— REQUEST —
The answer is the full listing below, copied exactly, with its pictures omitted.
Start of Block
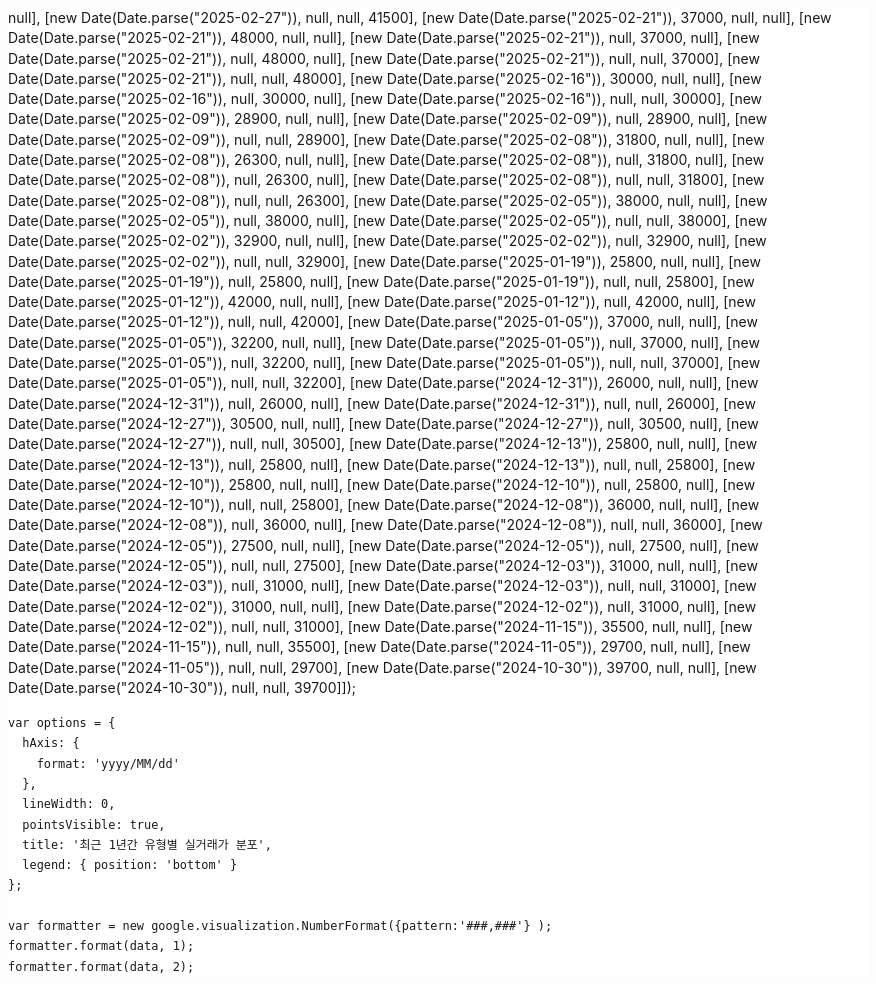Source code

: null], [new Date(Date.parse("2025-02-27")), null, null, 41500], [new Date(Date.parse("2025-02-21")), 37000, null, null], [new Date(Date.parse("2025-02-21")), 48000, null, null], [new Date(Date.parse("2025-02-21")), null, 37000, null], [new Date(Date.parse("2025-02-21")), null, 48000, null], [new Date(Date.parse("2025-02-21")), null, null, 37000], [new Date(Date.parse("2025-02-21")), null, null, 48000], [new Date(Date.parse("2025-02-16")), 30000, null, null], [new Date(Date.parse("2025-02-16")), null, 30000, null], [new Date(Date.parse("2025-02-16")), null, null, 30000], [new Date(Date.parse("2025-02-09")), 28900, null, null], [new Date(Date.parse("2025-02-09")), null, 28900, null], [new Date(Date.parse("2025-02-09")), null, null, 28900], [new Date(Date.parse("2025-02-08")), 31800, null, null], [new Date(Date.parse("2025-02-08")), 26300, null, null], [new Date(Date.parse("2025-02-08")), null, 31800, null], [new Date(Date.parse("2025-02-08")), null, 26300, null], [new Date(Date.parse("2025-02-08")), null, null, 31800], [new Date(Date.parse("2025-02-08")), null, null, 26300], [new Date(Date.parse("2025-02-05")), 38000, null, null], [new Date(Date.parse("2025-02-05")), null, 38000, null], [new Date(Date.parse("2025-02-05")), null, null, 38000], [new Date(Date.parse("2025-02-02")), 32900, null, null], [new Date(Date.parse("2025-02-02")), null, 32900, null], [new Date(Date.parse("2025-02-02")), null, null, 32900], [new Date(Date.parse("2025-01-19")), 25800, null, null], [new Date(Date.parse("2025-01-19")), null, 25800, null], [new Date(Date.parse("2025-01-19")), null, null, 25800], [new Date(Date.parse("2025-01-12")), 42000, null, null], [new Date(Date.parse("2025-01-12")), null, 42000, null], [new Date(Date.parse("2025-01-12")), null, null, 42000], [new Date(Date.parse("2025-01-05")), 37000, null, null], [new Date(Date.parse("2025-01-05")), 32200, null, null], [new Date(Date.parse("2025-01-05")), null, 37000, null], [new Date(Date.parse("2025-01-05")), null, 32200, null], [new Date(Date.parse("2025-01-05")), null, null, 37000], [new Date(Date.parse("2025-01-05")), null, null, 32200], [new Date(Date.parse("2024-12-31")), 26000, null, null], [new Date(Date.parse("2024-12-31")), null, 26000, null], [new Date(Date.parse("2024-12-31")), null, null, 26000], [new Date(Date.parse("2024-12-27")), 30500, null, null], [new Date(Date.parse("2024-12-27")), null, 30500, null], [new Date(Date.parse("2024-12-27")), null, null, 30500], [new Date(Date.parse("2024-12-13")), 25800, null, null], [new Date(Date.parse("2024-12-13")), null, 25800, null], [new Date(Date.parse("2024-12-13")), null, null, 25800], [new Date(Date.parse("2024-12-10")), 25800, null, null], [new Date(Date.parse("2024-12-10")), null, 25800, null], [new Date(Date.parse("2024-12-10")), null, null, 25800], [new Date(Date.parse("2024-12-08")), 36000, null, null], [new Date(Date.parse("2024-12-08")), null, 36000, null], [new Date(Date.parse("2024-12-08")), null, null, 36000], [new Date(Date.parse("2024-12-05")), 27500, null, null], [new Date(Date.parse("2024-12-05")), null, 27500, null], [new Date(Date.parse("2024-12-05")), null, null, 27500], [new Date(Date.parse("2024-12-03")), 31000, null, null], [new Date(Date.parse("2024-12-03")), null, 31000, null], [new Date(Date.parse("2024-12-03")), null, null, 31000], [new Date(Date.parse("2024-12-02")), 31000, null, null], [new Date(Date.parse("2024-12-02")), null, 31000, null], [new Date(Date.parse("2024-12-02")), null, null, 31000], [new Date(Date.parse("2024-11-15")), 35500, null, null], [new Date(Date.parse("2024-11-15")), null, null, 35500], [new Date(Date.parse("2024-11-05")), 29700, null, null], [new Date(Date.parse("2024-11-05")), null, null, 29700], [new Date(Date.parse("2024-10-30")), 39700, null, null], [new Date(Date.parse("2024-10-30")), null, null, 39700]]);

    var options = {
      hAxis: {
        format: 'yyyy/MM/dd'
      },    
      lineWidth: 0,
      pointsVisible: true,    
      title: '최근 1년간 유형별 실거래가 분포',
      legend: { position: 'bottom' }
    };

    var formatter = new google.visualization.NumberFormat({pattern:'###,###'} );
    formatter.format(data, 1);
    formatter.format(data, 2);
End of Block
— RESULT FOR THIS TASK —
Source code

: null], [new Date(Date.parse("2025-02-27")), null, null, 41500], [new Date(Date.parse("2025-02-21")), 37000, null, null], [new Date(Date.parse("2025-02-21")), 48000, null, null], [new Date(Date.parse("2025-02-21")), null, 37000, null], [new Date(Date.parse("2025-02-21")), null, 48000, null], [new Date(Date.parse("2025-02-21")), null, null, 37000], [new Date(Date.parse("2025-02-21")), null, null, 48000], [new Date(Date.parse("2025-02-16")), 30000, null, null], [new Date(Date.parse("2025-02-16")), null, 30000, null], [new Date(Date.parse("2025-02-16")), null, null, 30000], [new Date(Date.parse("2025-02-09")), 28900, null, null], [new Date(Date.parse("2025-02-09")), null, 28900, null], [new Date(Date.parse("2025-02-09")), null, null, 28900], [new Date(Date.parse("2025-02-08")), 31800, null, null], [new Date(Date.parse("2025-02-08")), 26300, null, null], [new Date(Date.parse("2025-02-08")), null, 31800, null], [new Date(Date.parse("2025-02-08")), null, 26300, null], [new Date(Date.parse("2025-02-08")), null, null, 31800], [new Date(Date.parse("2025-02-08")), null, null, 26300], [new Date(Date.parse("2025-02-05")), 38000, null, null], [new Date(Date.parse("2025-02-05")), null, 38000, null], [new Date(Date.parse("2025-02-05")), null, null, 38000], [new Date(Date.parse("2025-02-02")), 32900, null, null], [new Date(Date.parse("2025-02-02")), null, 32900, null], [new Date(Date.parse("2025-02-02")), null, null, 32900], [new Date(Date.parse("2025-01-19")), 25800, null, null], [new Date(Date.parse("2025-01-19")), null, 25800, null], [new Date(Date.parse("2025-01-19")), null, null, 25800], [new Date(Date.parse("2025-01-12")), 42000, null, null], [new Date(Date.parse("2025-01-12")), null, 42000, null], [new Date(Date.parse("2025-01-12")), null, null, 42000], [new Date(Date.parse("2025-01-05")), 37000, null, null], [new Date(Date.parse("2025-01-05")), 32200, null, null], [new Date(Date.parse("2025-01-05")), null, 37000, null], [new Date(Date.parse("2025-01-05")), null, 32200, null], [new Date(Date.parse("2025-01-05")), null, null, 37000], [new Date(Date.parse("2025-01-05")), null, null, 32200], [new Date(Date.parse("2024-12-31")), 26000, null, null], [new Date(Date.parse("2024-12-31")), null, 26000, null], [new Date(Date.parse("2024-12-31")), null, null, 26000], [new Date(Date.parse("2024-12-27")), 30500, null, null], [new Date(Date.parse("2024-12-27")), null, 30500, null], [new Date(Date.parse("2024-12-27")), null, null, 30500], [new Date(Date.parse("2024-12-13")), 25800, null, null], [new Date(Date.parse("2024-12-13")), null, 25800, null], [new Date(Date.parse("2024-12-13")), null, null, 25800], [new Date(Date.parse("2024-12-10")), 25800, null, null], [new Date(Date.parse("2024-12-10")), null, 25800, null], [new Date(Date.parse("2024-12-10")), null, null, 25800], [new Date(Date.parse("2024-12-08")), 36000, null, null], [new Date(Date.parse("2024-12-08")), null, 36000, null], [new Date(Date.parse("2024-12-08")), null, null, 36000], [new Date(Date.parse("2024-12-05")), 27500, null, null], [new Date(Date.parse("2024-12-05")), null, 27500, null], [new Date(Date.parse("2024-12-05")), null, null, 27500], [new Date(Date.parse("2024-12-03")), 31000, null, null], [new Date(Date.parse("2024-12-03")), null, 31000, null], [new Date(Date.parse("2024-12-03")), null, null, 31000], [new Date(Date.parse("2024-12-02")), 31000, null, null], [new Date(Date.parse("2024-12-02")), null, 31000, null], [new Date(Date.parse("2024-12-02")), null, null, 31000], [new Date(Date.parse("2024-11-15")), 35500, null, null], [new Date(Date.parse("2024-11-15")), null, null, 35500], [new Date(Date.parse("2024-11-05")), 29700, null, null], [new Date(Date.parse("2024-11-05")), null, null, 29700], [new Date(Date.parse("2024-10-30")), 39700, null, null], [new Date(Date.parse("2024-10-30")), null, null, 39700]]);

    var options = {
      hAxis: {
        format: 'yyyy/MM/dd'
      },    
      lineWidth: 0,
      pointsVisible: true,    
      title: '최근 1년간 유형별 실거래가 분포',
      legend: { position: 'bottom' }
    };

    var formatter = new google.visualization.NumberFormat({pattern:'###,###'} );
    formatter.format(data, 1);
    formatter.format(data, 2);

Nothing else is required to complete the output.